- _PROBLEM TO WORK ON_
In the text, what file is reported to exist in PGDATA/pg_multixact/offsets?

Alvaro, thanks for the quick response. I’ve done some additional research and found your involvement on other threads in 2014 and 2015 that have allowed me to collect more supporting details. In a nutshell, it appears to be multixid related and /maybe/ pg_upgrade related; I don’t know if we used it on the 9.3 branch or not. I don’t have the debug symbols but I did attach gdb and could see it was working on multixid. I don’t have the ability to compile from source on this production server unfortunately but I’m happy to do whatever else I can to help the team find a solution.
First, I checked the pg_upgrade changelog note in 9.4.4 and here’s what I found in my install:
* pg_controldata DOES report “Latest checkpoint’s oldestMultiXid” = 1
* There IS a file named 0000 in PGDATA/pg_multixact/offsets
pg_controldata:
# /usr/pgsql-9.4/bin/pg_controldata ~postgres/9.4/data/
pg_control version number: 942
Catalog version number: 201409291
Database system identifier: 6123001933830237052
Database cluster state: in production
pg_control last modified: Thu 18 Feb 2016 09:53:29 AM PST
Latest checkpoint location: 130/6FBD9E58
Prior checkpoint location: 130/6F9ED950
Latest checkpoint's REDO location: 130/6FAEEFC0
Latest checkpoint's REDO WAL file: 00000001000001300000006F
Latest checkpoint's TimeLineID: 1
Latest checkpoint's PrevTimeLineID: 1
Latest checkpoint's full_page_writes: on
Latest checkpoint's NextXID: 0/90358137
Latest checkpoint's NextOID: 5523460
Latest checkpoint's NextMultiXactId: 84342
Latest checkpoint's NextMultiOffset: 167545
Latest checkpoint's oldestXID: 654
Latest checkpoint's oldestXID's DB: 16416
Latest checkpoint's oldestActiveXID: 90358137
Latest checkpoint's oldestMultiXid: 1
Latest checkpoint's oldestMulti's DB: 16416
Time of latest checkpoint: Thu 18 Feb 2016 09:52:31 AM PST
Fake LSN counter for unlogged rels: 0/1
Minimum recovery ending location: 0/0
Min recovery ending loc's timeline: 0
Backup start location: 0/0
Backup end location: 0/0
End-of-backup record required: no
Current wal_level setting: hot_standby
Current wal_log_hints setting: off
Current max_connections setting: 100
Current max_worker_processes setting: 8
Current max_prepared_xacts setting: 0
Current max_locks_per_xact setting: 64
Maximum data alignment: 8
Database block size: 8192
Blocks per segment of large relation: 131072
WAL block size: 8192
Bytes per WAL segment: 16777216
Maximum length of identifiers: 64
Maximum columns in an index: 32
Maximum size of a TOAST chunk: 1996
Size of a large-object chunk: 2048
Date/time type storage: 64-bit integers
Float4 argument passing: by value
Float8 argument passing: by value
Data page checksum version: 0
the autovacuum log status:
# select pg_class.relname, pg_locks.transactionid, pg_locks.mode,
pg_locks.granted as "g", left(pg_stat_activity.query, 60) as query,
pg_stat_activity.query_start,
age(now(),pg_stat_activity.query_start) as "age",
pg_stat_activity.pid
from pg_stat_activity,pg_locks
left outer join pg_class on (pg_locks.relation = pg_class.oid)

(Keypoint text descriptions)
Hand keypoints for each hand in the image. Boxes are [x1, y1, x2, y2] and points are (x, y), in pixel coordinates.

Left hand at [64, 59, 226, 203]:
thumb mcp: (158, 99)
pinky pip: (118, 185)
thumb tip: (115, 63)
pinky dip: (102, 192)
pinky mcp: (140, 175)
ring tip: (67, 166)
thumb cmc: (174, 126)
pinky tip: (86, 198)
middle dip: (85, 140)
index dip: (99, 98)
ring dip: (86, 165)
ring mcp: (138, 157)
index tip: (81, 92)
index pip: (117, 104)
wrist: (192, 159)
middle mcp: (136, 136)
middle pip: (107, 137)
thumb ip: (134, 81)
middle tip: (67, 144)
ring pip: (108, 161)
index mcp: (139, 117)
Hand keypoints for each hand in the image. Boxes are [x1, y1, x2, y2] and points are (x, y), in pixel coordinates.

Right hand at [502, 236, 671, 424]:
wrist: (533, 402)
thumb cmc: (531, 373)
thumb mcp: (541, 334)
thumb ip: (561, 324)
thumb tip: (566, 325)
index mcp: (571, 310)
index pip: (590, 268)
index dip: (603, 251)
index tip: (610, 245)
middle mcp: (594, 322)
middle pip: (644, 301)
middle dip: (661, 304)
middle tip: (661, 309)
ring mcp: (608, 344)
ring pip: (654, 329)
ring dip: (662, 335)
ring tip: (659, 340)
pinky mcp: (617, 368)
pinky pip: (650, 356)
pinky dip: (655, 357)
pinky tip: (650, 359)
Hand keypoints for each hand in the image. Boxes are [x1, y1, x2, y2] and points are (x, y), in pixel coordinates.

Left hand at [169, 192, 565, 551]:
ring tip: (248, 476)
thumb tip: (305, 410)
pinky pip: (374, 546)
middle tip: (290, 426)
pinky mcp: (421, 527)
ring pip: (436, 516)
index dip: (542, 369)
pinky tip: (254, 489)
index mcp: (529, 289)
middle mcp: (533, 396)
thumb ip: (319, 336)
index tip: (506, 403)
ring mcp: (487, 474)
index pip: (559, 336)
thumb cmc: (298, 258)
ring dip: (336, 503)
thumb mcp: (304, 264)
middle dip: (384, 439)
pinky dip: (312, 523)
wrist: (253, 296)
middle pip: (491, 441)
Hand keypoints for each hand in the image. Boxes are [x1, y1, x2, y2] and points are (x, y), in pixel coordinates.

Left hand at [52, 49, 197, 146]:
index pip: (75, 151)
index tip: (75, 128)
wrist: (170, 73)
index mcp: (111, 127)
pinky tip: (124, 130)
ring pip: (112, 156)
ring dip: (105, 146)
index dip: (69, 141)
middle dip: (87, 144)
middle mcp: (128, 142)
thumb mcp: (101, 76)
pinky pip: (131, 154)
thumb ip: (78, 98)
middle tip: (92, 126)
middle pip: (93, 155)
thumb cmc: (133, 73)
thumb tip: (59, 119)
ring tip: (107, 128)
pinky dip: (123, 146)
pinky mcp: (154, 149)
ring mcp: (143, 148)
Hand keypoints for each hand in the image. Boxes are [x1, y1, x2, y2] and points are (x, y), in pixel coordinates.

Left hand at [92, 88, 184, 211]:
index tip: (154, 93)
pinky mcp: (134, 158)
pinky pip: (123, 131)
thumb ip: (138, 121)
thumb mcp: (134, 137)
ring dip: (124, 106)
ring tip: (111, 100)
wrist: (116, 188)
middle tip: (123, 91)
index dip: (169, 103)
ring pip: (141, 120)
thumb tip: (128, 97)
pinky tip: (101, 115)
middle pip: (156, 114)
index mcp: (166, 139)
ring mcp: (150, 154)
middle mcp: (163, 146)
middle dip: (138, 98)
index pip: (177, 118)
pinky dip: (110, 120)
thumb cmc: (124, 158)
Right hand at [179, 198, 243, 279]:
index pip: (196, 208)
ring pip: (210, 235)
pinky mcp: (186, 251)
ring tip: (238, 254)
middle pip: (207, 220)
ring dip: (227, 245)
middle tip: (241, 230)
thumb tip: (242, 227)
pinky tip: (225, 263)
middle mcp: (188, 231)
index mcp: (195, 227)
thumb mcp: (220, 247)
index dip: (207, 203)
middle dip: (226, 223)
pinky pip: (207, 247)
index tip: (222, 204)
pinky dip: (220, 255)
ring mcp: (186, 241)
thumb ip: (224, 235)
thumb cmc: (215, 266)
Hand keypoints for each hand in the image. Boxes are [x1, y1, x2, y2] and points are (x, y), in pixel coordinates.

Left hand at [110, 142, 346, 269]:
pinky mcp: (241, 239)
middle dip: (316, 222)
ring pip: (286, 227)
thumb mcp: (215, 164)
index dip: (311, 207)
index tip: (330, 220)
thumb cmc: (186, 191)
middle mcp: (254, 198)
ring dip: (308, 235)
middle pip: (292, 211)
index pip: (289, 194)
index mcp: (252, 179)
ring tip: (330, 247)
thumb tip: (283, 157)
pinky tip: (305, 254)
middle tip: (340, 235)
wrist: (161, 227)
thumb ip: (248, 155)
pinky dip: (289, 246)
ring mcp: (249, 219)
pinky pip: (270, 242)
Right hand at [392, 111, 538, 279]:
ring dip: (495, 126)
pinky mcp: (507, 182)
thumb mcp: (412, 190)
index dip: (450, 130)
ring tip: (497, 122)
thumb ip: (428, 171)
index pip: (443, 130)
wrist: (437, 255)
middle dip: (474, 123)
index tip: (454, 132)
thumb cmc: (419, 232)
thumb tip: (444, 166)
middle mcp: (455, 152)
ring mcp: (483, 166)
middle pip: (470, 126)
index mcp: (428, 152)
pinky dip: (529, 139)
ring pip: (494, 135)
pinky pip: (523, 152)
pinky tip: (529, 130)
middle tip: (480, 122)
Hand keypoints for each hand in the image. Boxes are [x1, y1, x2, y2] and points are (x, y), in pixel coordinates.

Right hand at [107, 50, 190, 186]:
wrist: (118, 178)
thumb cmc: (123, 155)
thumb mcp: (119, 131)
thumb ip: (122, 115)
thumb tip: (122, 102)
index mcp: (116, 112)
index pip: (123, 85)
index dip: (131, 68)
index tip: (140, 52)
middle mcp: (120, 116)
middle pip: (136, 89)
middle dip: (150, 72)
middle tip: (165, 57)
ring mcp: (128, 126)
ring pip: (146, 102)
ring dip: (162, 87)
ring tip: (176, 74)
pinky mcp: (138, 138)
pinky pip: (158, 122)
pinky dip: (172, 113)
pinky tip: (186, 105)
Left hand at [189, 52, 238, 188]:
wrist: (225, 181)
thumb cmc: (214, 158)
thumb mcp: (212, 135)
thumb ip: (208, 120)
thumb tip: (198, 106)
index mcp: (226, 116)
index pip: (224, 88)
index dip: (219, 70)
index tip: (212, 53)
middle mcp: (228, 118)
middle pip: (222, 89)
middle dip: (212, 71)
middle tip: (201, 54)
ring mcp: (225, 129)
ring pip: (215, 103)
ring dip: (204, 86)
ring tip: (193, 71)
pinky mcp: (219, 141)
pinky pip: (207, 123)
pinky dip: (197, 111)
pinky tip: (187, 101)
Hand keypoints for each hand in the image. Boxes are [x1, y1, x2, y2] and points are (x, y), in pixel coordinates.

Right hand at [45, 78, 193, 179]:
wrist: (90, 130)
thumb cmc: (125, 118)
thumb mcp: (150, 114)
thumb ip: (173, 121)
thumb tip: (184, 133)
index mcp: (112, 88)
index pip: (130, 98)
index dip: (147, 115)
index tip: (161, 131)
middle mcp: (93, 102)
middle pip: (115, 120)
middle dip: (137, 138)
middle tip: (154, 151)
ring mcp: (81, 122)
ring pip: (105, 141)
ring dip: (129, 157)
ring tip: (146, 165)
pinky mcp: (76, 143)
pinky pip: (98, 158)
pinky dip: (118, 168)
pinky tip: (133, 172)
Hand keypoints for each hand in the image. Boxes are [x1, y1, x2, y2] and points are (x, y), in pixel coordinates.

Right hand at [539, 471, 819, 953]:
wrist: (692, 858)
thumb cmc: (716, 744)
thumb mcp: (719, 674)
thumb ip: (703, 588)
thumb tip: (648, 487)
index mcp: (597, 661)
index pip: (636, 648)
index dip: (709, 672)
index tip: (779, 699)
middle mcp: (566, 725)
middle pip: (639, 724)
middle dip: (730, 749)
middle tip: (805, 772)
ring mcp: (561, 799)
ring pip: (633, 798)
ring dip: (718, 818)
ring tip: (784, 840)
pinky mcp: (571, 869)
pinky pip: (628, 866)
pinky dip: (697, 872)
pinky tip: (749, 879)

- _ANSWER FOR THE TASK_
A file named 0000.